Temperatures could plunge to -15F to -20F on Thursday and to -25F on Friday in Grand Forks, North Dakota. Wind chills may fall to -50F, said Nathan Rick, a meteorologist in Grand Forks.
Wind gusts of 35mph will be common in western and central Minnesota, with some reaching 50mph. That will result in “significant blowing and drifting snow with whiteout conditions in open areas”, the NWS said.
According to the NWS, the biggest snow event on record in the Twin Cities was 28.4in from 31 October to 3 November 1991 – known as the Halloween Blizzard.
“They’re not going to get them in time for this snow,” VandenBos said.
Forecasters at AccuWeather said the same storm system could result in icing across a 1,300-mile band from near Omaha, Nebraska, to New Hampshire on Wednesday and Thursday, creating potential travel hazards in or near cities such as Milwaukee, Detroit, Chicago and Boston.
In the south-west on Wednesday, a more than 200-mile stretch of Interstate 40 from central Arizona to the New Mexico line closed due to wind gusts up to 80mph, plus snow and rain.
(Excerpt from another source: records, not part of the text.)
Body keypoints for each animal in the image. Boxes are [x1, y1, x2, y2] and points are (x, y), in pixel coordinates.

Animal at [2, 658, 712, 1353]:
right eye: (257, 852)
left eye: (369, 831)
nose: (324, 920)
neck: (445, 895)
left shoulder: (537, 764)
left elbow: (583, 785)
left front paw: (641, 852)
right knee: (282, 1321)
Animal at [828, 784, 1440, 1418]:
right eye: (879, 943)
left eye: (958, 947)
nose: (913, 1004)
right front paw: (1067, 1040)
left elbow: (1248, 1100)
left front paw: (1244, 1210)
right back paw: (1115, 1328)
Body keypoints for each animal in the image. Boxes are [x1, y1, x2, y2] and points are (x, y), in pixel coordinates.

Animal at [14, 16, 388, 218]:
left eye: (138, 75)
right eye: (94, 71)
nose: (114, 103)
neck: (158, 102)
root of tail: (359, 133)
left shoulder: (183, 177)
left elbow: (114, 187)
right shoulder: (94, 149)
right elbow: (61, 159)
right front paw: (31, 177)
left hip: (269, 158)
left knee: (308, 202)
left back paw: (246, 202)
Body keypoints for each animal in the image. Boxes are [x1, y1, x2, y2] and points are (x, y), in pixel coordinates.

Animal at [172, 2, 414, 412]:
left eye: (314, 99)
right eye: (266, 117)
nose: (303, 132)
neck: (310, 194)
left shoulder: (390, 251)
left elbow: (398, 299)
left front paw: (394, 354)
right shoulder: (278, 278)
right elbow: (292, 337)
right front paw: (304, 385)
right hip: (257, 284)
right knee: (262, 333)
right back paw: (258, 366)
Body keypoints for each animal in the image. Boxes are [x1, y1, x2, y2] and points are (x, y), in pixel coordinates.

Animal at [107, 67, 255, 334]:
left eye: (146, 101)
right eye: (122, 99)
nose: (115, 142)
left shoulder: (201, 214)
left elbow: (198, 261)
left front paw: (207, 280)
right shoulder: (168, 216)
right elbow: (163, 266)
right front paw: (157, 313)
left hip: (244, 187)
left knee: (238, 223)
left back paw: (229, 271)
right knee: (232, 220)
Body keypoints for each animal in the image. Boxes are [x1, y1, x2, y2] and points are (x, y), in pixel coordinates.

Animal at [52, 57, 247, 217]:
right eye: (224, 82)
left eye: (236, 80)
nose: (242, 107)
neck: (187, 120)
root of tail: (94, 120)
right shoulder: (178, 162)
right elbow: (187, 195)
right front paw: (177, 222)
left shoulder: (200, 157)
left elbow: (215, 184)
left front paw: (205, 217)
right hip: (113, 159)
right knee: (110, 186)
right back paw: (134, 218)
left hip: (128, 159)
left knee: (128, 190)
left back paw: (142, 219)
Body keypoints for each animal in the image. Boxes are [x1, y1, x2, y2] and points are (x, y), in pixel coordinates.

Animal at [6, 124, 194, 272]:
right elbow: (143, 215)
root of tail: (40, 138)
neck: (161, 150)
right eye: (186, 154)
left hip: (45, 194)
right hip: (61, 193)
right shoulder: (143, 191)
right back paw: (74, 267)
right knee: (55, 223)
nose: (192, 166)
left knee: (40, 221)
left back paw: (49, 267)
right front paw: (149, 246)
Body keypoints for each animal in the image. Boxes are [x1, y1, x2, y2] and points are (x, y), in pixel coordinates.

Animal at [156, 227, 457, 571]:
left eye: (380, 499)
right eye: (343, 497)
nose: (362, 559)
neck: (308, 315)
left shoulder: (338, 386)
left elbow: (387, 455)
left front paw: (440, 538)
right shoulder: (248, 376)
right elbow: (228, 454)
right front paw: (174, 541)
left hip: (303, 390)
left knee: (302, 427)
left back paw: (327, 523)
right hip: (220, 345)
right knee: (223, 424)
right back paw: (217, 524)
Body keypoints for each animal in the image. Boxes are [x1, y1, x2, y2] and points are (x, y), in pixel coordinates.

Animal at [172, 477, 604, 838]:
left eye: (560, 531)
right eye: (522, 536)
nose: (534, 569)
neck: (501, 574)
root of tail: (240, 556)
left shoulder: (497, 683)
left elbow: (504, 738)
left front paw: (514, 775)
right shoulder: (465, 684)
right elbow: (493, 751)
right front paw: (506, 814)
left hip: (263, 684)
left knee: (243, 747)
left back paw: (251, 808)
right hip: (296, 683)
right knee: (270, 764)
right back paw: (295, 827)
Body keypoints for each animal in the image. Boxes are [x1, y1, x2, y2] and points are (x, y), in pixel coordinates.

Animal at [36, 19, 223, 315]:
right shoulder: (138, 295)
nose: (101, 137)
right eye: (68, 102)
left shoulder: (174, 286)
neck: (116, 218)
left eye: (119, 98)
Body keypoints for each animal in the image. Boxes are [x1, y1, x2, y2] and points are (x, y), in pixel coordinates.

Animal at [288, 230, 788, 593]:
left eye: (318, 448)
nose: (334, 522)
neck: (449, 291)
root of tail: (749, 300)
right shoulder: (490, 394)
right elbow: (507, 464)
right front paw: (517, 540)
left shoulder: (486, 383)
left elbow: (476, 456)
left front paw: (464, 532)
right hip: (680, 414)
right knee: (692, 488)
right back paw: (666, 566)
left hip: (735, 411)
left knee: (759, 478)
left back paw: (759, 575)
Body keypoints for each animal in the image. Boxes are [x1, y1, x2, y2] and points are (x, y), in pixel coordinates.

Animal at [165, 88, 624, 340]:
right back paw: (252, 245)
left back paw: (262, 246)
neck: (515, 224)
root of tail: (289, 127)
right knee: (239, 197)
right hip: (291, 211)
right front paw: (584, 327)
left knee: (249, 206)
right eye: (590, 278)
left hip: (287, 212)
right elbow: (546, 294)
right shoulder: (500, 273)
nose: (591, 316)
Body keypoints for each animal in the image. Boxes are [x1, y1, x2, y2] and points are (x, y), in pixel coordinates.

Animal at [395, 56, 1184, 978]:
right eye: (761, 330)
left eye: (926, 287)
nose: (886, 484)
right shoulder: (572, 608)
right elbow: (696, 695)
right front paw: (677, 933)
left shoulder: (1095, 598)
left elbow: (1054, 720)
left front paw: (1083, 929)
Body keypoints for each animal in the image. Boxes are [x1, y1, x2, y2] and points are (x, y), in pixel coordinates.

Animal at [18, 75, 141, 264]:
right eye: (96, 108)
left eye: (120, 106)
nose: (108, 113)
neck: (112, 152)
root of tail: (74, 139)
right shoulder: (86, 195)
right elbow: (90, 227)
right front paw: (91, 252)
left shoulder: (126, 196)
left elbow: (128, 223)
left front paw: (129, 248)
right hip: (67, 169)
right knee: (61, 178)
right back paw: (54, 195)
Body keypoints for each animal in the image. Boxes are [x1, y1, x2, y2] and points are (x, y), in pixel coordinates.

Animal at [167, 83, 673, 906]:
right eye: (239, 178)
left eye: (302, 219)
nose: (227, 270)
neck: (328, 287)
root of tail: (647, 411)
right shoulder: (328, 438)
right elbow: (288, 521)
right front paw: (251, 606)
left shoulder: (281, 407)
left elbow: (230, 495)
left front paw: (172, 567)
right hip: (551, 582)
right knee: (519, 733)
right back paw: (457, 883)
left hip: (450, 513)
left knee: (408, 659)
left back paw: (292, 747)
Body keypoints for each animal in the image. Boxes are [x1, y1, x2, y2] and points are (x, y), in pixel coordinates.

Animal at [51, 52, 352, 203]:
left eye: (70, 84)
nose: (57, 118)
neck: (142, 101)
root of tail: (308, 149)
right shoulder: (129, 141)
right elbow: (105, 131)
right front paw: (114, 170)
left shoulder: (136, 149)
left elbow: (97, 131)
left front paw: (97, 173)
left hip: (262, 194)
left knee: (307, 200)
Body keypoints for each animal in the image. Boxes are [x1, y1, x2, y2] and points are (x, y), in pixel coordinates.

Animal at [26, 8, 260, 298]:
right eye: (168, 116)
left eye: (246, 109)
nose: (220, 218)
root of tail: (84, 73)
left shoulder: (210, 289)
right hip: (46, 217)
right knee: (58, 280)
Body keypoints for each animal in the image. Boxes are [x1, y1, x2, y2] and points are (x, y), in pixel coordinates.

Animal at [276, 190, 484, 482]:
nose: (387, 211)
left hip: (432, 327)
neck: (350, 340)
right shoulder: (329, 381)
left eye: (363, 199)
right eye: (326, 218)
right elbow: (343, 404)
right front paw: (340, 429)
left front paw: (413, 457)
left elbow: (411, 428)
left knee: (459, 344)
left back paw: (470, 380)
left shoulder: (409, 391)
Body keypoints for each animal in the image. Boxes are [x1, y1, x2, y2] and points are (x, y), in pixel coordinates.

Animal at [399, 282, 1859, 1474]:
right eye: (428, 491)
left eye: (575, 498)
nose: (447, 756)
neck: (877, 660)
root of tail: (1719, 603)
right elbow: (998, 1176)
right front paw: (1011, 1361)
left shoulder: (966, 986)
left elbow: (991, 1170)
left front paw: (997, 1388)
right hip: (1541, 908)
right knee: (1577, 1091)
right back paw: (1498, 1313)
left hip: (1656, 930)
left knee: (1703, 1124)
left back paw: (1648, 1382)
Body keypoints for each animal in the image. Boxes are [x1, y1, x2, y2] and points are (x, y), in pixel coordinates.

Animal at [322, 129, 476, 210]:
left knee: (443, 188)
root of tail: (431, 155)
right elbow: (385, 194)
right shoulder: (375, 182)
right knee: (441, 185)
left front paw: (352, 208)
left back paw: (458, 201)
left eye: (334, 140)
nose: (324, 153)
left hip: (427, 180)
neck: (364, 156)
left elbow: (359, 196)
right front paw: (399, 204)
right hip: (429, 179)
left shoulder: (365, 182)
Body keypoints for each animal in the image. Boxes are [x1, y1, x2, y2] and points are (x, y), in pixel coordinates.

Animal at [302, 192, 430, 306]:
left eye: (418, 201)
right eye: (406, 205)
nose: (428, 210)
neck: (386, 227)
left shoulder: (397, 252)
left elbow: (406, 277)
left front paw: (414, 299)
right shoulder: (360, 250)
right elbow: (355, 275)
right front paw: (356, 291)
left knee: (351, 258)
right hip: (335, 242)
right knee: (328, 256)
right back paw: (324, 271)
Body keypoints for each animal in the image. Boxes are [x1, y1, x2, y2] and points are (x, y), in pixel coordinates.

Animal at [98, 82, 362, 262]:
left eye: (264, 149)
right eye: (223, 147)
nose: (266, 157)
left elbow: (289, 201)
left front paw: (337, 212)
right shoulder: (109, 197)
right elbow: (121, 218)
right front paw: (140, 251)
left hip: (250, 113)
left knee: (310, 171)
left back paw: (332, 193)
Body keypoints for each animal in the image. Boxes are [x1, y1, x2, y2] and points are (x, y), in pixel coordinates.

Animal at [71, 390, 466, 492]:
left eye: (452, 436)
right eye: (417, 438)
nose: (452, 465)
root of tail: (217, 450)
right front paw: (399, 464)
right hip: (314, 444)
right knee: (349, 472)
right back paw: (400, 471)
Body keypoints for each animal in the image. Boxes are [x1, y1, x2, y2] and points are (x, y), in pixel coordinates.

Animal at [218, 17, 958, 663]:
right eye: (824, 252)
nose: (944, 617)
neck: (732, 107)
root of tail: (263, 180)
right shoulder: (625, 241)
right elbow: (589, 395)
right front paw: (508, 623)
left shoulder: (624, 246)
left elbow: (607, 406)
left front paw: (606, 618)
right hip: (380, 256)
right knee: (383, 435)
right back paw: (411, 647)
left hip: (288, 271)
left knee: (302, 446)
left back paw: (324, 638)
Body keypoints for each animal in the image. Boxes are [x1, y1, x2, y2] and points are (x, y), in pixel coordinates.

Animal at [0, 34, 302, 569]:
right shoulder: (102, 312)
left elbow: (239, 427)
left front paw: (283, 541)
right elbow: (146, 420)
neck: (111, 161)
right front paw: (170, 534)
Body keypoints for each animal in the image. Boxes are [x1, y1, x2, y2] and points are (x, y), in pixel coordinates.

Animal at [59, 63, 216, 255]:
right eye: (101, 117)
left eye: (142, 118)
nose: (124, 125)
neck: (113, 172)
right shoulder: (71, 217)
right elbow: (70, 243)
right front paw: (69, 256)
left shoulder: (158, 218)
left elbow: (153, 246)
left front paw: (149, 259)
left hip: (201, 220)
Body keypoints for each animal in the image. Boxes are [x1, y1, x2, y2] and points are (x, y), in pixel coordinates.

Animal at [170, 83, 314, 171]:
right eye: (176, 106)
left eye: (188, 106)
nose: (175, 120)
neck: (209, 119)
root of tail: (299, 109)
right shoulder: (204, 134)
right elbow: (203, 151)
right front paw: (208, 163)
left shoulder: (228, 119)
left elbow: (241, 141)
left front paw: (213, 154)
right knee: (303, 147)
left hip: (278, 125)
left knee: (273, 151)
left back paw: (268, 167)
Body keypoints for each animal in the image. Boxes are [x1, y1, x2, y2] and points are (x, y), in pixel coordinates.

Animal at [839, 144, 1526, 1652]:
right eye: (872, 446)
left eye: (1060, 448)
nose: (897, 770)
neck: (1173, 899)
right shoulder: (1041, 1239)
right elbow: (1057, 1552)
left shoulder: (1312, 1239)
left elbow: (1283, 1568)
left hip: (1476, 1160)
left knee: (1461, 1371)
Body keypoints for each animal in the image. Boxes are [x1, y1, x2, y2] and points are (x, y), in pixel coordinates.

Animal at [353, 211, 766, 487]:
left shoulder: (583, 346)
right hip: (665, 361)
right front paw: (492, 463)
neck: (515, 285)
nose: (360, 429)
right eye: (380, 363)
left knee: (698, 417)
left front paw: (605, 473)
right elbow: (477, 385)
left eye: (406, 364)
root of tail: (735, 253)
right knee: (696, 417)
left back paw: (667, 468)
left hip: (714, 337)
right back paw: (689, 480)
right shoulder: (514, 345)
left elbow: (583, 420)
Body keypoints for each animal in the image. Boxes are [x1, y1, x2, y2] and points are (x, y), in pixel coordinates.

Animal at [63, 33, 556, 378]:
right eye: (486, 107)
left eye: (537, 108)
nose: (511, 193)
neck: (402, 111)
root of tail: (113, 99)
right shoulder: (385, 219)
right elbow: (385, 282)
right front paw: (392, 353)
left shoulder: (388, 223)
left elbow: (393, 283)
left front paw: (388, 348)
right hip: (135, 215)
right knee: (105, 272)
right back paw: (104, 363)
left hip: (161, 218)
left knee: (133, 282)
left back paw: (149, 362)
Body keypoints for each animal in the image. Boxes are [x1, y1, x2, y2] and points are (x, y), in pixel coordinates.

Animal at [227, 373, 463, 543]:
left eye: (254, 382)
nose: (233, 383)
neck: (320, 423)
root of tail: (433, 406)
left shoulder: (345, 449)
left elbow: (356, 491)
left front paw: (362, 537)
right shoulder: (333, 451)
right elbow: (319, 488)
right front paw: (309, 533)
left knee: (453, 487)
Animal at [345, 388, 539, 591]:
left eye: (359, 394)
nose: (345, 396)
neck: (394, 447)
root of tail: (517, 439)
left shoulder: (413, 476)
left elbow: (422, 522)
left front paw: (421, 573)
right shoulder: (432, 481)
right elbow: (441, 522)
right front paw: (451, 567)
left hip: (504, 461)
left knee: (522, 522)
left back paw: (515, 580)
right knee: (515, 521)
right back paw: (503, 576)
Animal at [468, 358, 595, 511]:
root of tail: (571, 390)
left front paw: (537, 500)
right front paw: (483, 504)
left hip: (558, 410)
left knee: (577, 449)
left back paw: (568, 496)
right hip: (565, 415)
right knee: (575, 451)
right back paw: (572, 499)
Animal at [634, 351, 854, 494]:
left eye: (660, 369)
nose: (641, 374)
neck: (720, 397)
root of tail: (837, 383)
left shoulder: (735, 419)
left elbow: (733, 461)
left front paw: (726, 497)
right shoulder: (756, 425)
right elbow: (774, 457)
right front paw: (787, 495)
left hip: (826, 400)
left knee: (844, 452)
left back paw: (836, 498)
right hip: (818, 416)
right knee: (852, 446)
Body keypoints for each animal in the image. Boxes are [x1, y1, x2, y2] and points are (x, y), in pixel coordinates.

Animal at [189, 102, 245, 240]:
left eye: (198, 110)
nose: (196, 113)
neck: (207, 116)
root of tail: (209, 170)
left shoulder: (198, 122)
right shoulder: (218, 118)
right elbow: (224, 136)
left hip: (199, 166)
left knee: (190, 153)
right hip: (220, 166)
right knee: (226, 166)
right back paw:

Thousands were without power in Arizona.
But record warmth was expected in the mid-Atlantic and south-east – 30F to 40F above normal in some places. Record highs are expected from Baltimore to New Orleans and in much of Florida. Washington DC could hit 80F on Thursday, which would top the record of 78F set in 1874.
California was also preparing for a winter storm of its own. A “major snow event” was possible in foothills and mountains near Los Angeles, with several inches predicted even for elevations as low as 1,000ft, the NWS said.
“Nearly the entire population of California will be able to see snow from some vantage point later this week,” a UCLA climate scientist, Daniel Swain, wrote on Twitter.
Daytime temperatures in southern California were unlikely to get out of the low to mid-50sF and potentially damaging winds reaching 50mph were predicted along the central coast, with gusts of 70mph possible in mountains.